What they found, according to Roosevelt University Sociology Associate Professor Stephanie Farmer, was that most students from 44 closed schools over 10 years in Chicago did not wind up in better academic situations.

"It's just not the students from closed schools whose academic performance may suffer, but also the kids from the receiving school, partly due to – in part – the increase in the classroom sizes," she said.

Study: School Closings Will Hurt Kids

Farmer also said there was more violence associated with the so-called "receiving" schools that got students from schools that had closed.

Farmer said the school under-use rationale for closing schools is right out of the playbook of pro-charter school organizations like the Broad Foundation, of which Schools CEO Barbara Byrd-Bennett is a disciple.

She also questions the 30 students to a classroom number as the level CPS believes schools should have in order to be utilized fully.

"The Chicago Lab School that Rahm Emanuel sends his kids to only have like 23 students per classroom," she said. "These elites that are going to determine that 30 kids are the ideal utilization level certainly don't send their kids to schools that have 30 students per classroom."

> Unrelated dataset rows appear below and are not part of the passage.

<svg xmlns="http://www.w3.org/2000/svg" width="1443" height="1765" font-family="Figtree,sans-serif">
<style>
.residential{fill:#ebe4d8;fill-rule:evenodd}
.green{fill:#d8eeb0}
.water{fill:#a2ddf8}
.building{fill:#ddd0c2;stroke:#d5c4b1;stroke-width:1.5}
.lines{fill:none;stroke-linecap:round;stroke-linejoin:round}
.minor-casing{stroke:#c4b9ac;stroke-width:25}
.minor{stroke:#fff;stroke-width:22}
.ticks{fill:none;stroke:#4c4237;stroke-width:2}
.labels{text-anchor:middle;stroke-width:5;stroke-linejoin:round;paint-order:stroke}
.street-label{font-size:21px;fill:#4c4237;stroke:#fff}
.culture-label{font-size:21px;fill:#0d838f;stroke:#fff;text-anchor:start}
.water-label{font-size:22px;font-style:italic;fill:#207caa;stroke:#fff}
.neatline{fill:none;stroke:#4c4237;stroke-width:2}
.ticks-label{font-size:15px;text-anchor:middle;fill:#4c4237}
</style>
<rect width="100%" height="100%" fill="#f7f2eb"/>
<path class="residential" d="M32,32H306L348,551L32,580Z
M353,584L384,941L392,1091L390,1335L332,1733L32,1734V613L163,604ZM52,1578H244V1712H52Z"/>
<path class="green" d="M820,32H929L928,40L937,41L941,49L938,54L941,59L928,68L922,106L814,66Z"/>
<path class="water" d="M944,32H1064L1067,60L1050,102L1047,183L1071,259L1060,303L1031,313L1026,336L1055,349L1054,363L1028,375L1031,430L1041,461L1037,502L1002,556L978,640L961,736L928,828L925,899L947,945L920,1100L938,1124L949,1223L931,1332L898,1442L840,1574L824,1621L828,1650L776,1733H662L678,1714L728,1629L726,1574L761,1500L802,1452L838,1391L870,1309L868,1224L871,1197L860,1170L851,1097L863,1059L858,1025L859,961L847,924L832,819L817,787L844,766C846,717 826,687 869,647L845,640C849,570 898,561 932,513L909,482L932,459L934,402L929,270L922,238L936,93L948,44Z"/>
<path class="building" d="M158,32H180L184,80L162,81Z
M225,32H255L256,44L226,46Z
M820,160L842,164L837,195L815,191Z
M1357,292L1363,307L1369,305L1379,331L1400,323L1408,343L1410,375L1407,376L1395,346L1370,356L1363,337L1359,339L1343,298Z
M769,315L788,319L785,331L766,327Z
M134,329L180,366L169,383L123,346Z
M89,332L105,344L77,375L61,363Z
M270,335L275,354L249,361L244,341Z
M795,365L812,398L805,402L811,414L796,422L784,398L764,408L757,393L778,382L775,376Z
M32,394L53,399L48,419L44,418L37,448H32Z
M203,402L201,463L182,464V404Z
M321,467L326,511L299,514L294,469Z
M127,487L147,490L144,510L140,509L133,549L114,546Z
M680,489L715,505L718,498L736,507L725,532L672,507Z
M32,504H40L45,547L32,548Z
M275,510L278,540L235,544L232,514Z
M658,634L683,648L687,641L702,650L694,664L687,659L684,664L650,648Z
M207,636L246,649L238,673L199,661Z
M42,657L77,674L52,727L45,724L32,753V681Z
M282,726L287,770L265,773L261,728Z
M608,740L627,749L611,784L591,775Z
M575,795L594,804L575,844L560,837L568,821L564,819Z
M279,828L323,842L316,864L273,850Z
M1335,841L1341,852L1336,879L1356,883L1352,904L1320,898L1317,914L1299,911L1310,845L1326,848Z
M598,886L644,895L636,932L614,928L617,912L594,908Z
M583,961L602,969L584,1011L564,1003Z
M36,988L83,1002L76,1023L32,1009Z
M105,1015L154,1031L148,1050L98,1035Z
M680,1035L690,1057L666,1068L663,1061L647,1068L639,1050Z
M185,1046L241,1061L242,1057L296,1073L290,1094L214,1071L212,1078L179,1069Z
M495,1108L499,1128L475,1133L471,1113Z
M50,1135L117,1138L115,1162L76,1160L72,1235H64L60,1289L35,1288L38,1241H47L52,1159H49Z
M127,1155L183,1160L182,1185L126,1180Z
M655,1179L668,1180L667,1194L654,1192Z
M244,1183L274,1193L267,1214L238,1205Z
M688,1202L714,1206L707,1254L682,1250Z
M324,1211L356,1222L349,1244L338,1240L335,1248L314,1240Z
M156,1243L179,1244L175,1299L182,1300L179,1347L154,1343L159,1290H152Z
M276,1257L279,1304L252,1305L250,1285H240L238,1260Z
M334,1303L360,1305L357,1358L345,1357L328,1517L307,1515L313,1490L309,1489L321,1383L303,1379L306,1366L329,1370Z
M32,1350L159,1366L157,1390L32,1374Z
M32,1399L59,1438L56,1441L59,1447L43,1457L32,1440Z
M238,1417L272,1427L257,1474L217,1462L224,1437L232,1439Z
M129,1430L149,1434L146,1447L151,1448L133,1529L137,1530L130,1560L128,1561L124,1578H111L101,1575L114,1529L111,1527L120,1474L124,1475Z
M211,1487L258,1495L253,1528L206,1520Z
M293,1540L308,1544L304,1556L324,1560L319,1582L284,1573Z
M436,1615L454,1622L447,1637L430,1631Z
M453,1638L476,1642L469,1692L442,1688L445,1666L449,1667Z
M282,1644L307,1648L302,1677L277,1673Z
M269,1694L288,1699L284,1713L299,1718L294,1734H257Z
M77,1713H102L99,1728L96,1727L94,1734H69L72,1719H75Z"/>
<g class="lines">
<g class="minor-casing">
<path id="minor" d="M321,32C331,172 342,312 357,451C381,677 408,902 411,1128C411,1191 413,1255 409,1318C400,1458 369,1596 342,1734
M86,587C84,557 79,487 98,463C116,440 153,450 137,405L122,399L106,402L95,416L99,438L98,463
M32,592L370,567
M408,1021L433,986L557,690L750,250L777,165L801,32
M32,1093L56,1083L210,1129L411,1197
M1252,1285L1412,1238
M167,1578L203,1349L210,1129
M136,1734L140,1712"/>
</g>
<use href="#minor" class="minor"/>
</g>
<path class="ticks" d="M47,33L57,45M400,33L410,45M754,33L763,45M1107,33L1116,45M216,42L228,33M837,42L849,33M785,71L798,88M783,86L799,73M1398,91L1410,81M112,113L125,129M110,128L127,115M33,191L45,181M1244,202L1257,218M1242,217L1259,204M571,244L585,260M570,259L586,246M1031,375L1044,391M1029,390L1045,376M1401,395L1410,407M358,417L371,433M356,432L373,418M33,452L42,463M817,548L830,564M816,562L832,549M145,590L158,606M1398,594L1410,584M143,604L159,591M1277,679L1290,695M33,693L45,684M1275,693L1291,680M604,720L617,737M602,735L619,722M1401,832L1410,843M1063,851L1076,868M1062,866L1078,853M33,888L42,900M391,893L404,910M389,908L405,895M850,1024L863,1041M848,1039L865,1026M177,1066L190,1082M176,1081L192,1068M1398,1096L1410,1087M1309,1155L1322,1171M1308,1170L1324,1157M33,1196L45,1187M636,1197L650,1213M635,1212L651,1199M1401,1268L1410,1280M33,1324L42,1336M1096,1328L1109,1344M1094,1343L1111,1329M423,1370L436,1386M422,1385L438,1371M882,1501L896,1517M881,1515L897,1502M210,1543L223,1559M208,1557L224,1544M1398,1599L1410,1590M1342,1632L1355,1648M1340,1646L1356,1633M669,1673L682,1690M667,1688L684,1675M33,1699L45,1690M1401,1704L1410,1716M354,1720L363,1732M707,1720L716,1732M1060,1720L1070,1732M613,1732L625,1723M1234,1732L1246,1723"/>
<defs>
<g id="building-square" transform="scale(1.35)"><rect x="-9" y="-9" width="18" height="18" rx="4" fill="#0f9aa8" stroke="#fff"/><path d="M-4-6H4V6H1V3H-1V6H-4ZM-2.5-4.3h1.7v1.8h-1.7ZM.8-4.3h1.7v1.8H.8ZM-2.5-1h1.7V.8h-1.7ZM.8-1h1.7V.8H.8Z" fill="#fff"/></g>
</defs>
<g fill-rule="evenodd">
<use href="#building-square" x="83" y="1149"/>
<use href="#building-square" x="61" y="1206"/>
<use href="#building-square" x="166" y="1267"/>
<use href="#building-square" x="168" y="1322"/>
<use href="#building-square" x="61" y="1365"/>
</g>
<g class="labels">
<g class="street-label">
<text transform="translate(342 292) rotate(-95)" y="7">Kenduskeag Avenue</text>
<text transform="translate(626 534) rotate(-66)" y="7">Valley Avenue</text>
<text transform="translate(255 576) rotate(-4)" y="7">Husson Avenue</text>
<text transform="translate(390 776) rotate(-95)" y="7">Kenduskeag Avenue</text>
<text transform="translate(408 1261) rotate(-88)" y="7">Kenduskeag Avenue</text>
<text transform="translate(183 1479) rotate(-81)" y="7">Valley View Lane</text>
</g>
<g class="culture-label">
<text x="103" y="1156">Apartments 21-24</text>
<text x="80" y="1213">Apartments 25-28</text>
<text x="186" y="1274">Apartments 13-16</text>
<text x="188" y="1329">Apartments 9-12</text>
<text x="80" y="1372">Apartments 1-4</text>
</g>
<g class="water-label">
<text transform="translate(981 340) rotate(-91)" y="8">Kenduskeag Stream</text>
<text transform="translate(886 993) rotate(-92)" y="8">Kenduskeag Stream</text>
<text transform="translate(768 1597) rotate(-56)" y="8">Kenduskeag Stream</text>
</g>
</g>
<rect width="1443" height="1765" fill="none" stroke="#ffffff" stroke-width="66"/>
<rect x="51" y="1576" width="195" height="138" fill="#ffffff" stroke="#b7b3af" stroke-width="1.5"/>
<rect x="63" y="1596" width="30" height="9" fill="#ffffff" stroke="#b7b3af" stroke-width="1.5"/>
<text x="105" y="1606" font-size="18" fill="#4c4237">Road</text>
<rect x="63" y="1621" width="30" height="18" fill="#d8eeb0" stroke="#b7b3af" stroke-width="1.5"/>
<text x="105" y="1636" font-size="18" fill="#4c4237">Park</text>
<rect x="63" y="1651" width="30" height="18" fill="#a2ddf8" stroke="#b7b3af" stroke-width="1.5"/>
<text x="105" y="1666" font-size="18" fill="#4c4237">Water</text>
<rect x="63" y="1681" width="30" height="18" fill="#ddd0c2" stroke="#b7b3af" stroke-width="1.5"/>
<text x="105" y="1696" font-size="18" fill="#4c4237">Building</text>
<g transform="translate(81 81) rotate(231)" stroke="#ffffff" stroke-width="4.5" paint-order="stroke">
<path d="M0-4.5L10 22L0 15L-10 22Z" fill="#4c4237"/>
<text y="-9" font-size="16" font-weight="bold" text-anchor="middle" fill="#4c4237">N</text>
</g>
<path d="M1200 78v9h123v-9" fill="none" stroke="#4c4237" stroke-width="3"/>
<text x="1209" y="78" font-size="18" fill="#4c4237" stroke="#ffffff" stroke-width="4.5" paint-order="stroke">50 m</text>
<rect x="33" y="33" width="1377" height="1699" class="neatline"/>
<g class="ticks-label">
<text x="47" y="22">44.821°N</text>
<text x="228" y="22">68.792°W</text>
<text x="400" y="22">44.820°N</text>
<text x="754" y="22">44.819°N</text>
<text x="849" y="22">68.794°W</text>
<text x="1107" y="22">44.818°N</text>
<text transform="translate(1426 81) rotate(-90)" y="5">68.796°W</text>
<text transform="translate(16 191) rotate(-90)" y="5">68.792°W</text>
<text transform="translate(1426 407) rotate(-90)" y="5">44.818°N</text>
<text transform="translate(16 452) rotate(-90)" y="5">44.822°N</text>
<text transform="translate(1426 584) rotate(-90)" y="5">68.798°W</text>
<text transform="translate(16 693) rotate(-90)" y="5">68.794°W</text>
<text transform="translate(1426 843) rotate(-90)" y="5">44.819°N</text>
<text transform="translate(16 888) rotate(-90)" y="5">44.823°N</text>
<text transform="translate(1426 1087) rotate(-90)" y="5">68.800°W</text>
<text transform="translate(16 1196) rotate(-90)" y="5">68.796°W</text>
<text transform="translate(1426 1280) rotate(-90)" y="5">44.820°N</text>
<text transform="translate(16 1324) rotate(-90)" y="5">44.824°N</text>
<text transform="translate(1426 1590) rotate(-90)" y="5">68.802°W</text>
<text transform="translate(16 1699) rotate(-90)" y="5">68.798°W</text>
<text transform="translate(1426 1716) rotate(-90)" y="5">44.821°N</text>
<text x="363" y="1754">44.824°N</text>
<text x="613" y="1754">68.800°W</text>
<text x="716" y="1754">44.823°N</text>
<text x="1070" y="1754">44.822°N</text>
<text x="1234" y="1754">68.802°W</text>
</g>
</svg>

Farmer also said she doubts CPS will save any money by closing schools, and she said the district will wind up opening more charter schools.

Closing schools, she said will likely cause more racial disparity in Chicago, with impoverished neighborhoods getting even worse without a neighborhood public school.

"You keep taking resources out of African-American neighborhoods, particularly the most distressed ones where you have vacant properties," she said. "They need to sell these properties to entice people to move back into these neighborhoods. How can you entice people to move back into a neighborhood when there is not a convenient public school?"